Far from “organizing the world’s information,” and “doing no evil,” 20 years after its IPO, Google’s motivating principle seems to be “predictable growth for Wall Street.”

As a result, it provides an experience just bad enough that users only occasionally find what they’re looking for on their first query, but just good enough that users don’t switch to another search engine. 

Google undoubtedly has tons and tons of smart engineers and product people, and I don’t lay the blame for this strategic direction at the feet of any rank-and-file Googlers. In fact, Datos’ aforementioned study shows just how effective Google’s product team has been at achieving the goal set for them by their superiors: the average number of searches per desktop user increased by 10.4% between May 2023 and May 2024.

But strategically, what a weird goal to set. It’s led to

  • substandard user experiences, 
  • inhibition of true innovation, and 
  • an increasing reliance on self-preferencing.

The dream of a perfectly-efficient “I’m Feeling Lucky” search journey has been set aside in favor of keeping a flat or shrinking userbase seeing as many Google screens as possible per session. It’s an all-out effort to maximize the sheer mathematical odds that any given user, on any given query, might, at some point, even accidentally, click on an ad.

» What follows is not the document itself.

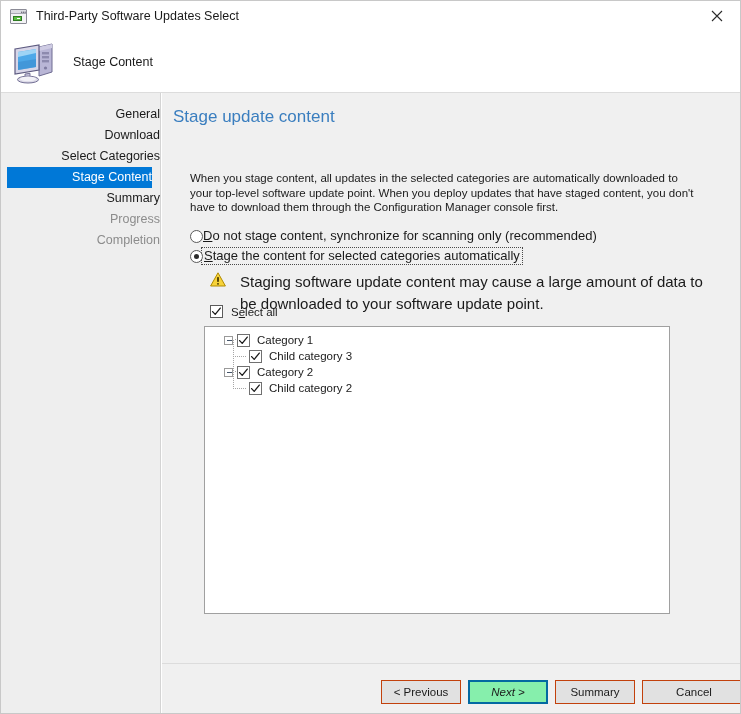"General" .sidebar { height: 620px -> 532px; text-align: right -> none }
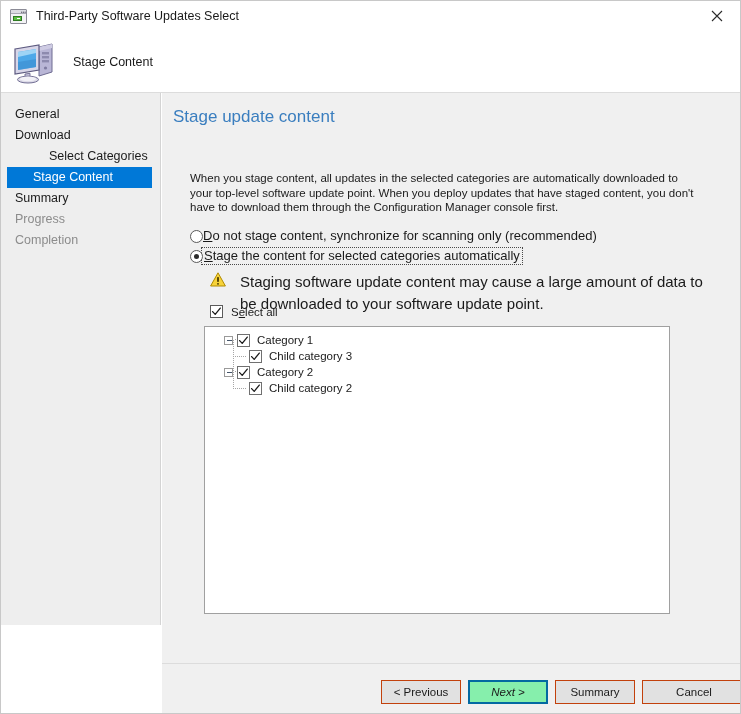"Review and approve" div.nav-item { html: none -> <div>Review and approve</div> }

Analysts predicting a decline in Google’s market share have been made to look foolish in every previous instance over the past decade, and I’m not going to do it here. Habits are very, very hard things to break. But two conditions of this particular moment feel qualitatively different: Judge Mehta’s looming antitrust remedy, and the rise of viable search alternatives with radically different (i.e. spartan) interfaces.

In this particular moment, I’m not sure Google can afford to focus so much of its product energy on gaming its numbers–a focus that is already showing mixed returns on Wall Street based on the reaction of investors to recent earnings calls. It needs a major product reset that hews to the original promise of I’m Feeling Lucky, delivering the best (third-party) result instantly, not bloated, misinformed AI-organized pages engineered to induce as many query refinements as possible.


1 This constraint is far less defensible today, given the prevalence of bugs, hacks, and review fraud rampant within Google Business Profiles and quantum leaps forward in the quality of content management systems most widely used by small businesses.